There are approximately 1,050 military-affiliated students enrolled at GW.
Ruybal said his daily interactions with veterans prompted him to push for services like a specialized clinician in the University Counseling Center.
“The need came straight from the student veterans themselves. They wanted it,” Ruybal said. “It’s having somebody to go in, to be able to speak to, that can actually understand you.”
The University has come a long way since 2009, when it hired its first veterans coordinator to help the 300 students. That was the first year GW joined the Yellow Ribbon Program, where the government matches financial aid dollars for veterans put up by over 1,000 colleges.
A financial upside
As student veterans scope out their options, GW also hopes the University will stand out for its level of support and financial aid.
GW has already been named one of the nation’s most military-friendly schools for the last five years by G.I. Jobs magazine and commits up to $18,000 per undergraduate student and up to $12,000 for most graduate students – funds that are matched by the VA under the Yellow Ribbon Program.
By comparison, Georgetown and Tufts universities dole out up to $5,000 per undergraduate, while New York University pays up to $3,500.
And while GW’s financial commitment tops other peer schools, one expert said that veteran populations are also good for universities “on a dollars and cents angle.”

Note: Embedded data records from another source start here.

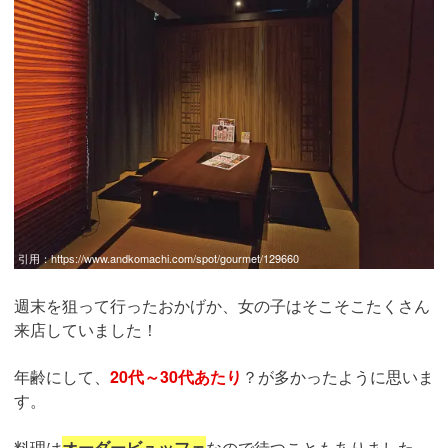
引用：
https://www.andkomachi.com/spot/gourmet/129660
週末を狙って行ったおかげか、女の子はそこそこたくさん
来店していました！
年齢にして、
20代～30代あたり
？が多かったように思いま
す。
料理は
オーダービュッフェ
なので待つこともありました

“Most of the time, if you’re a vet, Uncle Sam is paying for your tuition, or at least most of it, and when that’s happening at the school, you don’t have to worry about a late tuition payment, you don’t have to worry about chasing down students,” said George Altman, a reporter for the Military Times magazine. “Uncle Sam is going to give you the money.”
But after the VA pays nearly 70 percent of GW’s nearly $48,000 in undergraduate tuition and fees, the University is left with only about $14,000 of a veteran’s bill. That compares to an average of $26,000 in need-based aid given to the overall undergraduate population.

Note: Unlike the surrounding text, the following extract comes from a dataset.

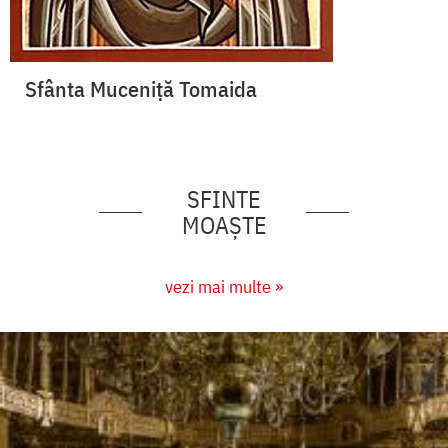
Sfânta Muceniță Tomaida
SFINTE
MOAȘTE
vezi mai multe »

The University’s Innovation Task Force, which is charged with thinking up new strategies to save and create revenue, calculated that GW could bring in about $1.8 million in added revenue through military-affiliated programs. These are mostly classes that active-duty members can take online or at U.S. military bases in the area, like Fort Belvoir.
Charting GW’s future for veterans
Now, University officials are preparing for more military-affiliated students to enroll as the U.S. draws out of more than a decade of war and more soldiers, sailors and marines look to earn degrees.

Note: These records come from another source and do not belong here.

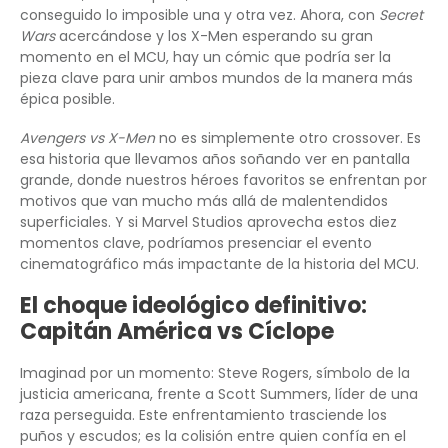
conseguido lo imposible una y otra vez. Ahora, con
Secret
Wars
acercándose y los X-Men esperando su gran
momento en el MCU, hay un cómic que podría ser la
pieza clave para unir ambos mundos de la manera más
épica posible.
Avengers vs X-Men
no es simplemente otro crossover. Es
esa historia que llevamos años soñando ver en pantalla
grande, donde nuestros héroes favoritos se enfrentan por
motivos que van mucho más allá de malentendidos
superficiales. Y si Marvel Studios aprovecha estos diez
momentos clave, podríamos presenciar el evento
cinematográfico más impactante de la historia del MCU.
El choque ideológico definitivo:
Capitán América vs Cíclope
Imaginad por un momento: Steve Rogers, símbolo de la
justicia americana, frente a Scott Summers, líder de una
raza perseguida. Este enfrentamiento trasciende los
puños y escudos; es la colisión entre quien confía en el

Over the next year, GW will build up its off-campus programs in Hampton Roads, Va., where about 18 percent of students have ties to the military.
Greg Logan, who directs the center at Hampton Roads, said the campus will expand to up to 15 classrooms this year with more faculty from GW’s main Foggy Bottom campus – up from little more than a handful of faculty and five classrooms.
To help faculty and staff relate to and understand the veteran population, Ruybal and student veterans are organizing monthly, six-hour training sessions that immerse participants in military life, from boot camp to deployment, to returning home and jumping into academia.
But as GW continues to grow its military population, Davis, the GW Veterans leader, said the University needs to expand mental health services for veterans, as one in five veterans from the wars in Iraq and Afghanistan develops post-traumatic stress disorder.
He said he wants GW to be the first college to bring VA doctors and mental health professionals to campus on a regular basis, and has already begun talks with officials around the city to make it happen.
“As GW continues this push to make us the most military-friendly school in the country – you know, probably the world – I think that that would be one thing that would really distinguish them,” Davis said. “Too many guys fall through the cracks and it’s very serious.”
At the end of the day, Amaral said he and the other veterans are students, just like the 20,000 other people enrolled in classes at GW.
“To get here, we just took a different road, even though mine probably had a few more IEDs on it,” he said.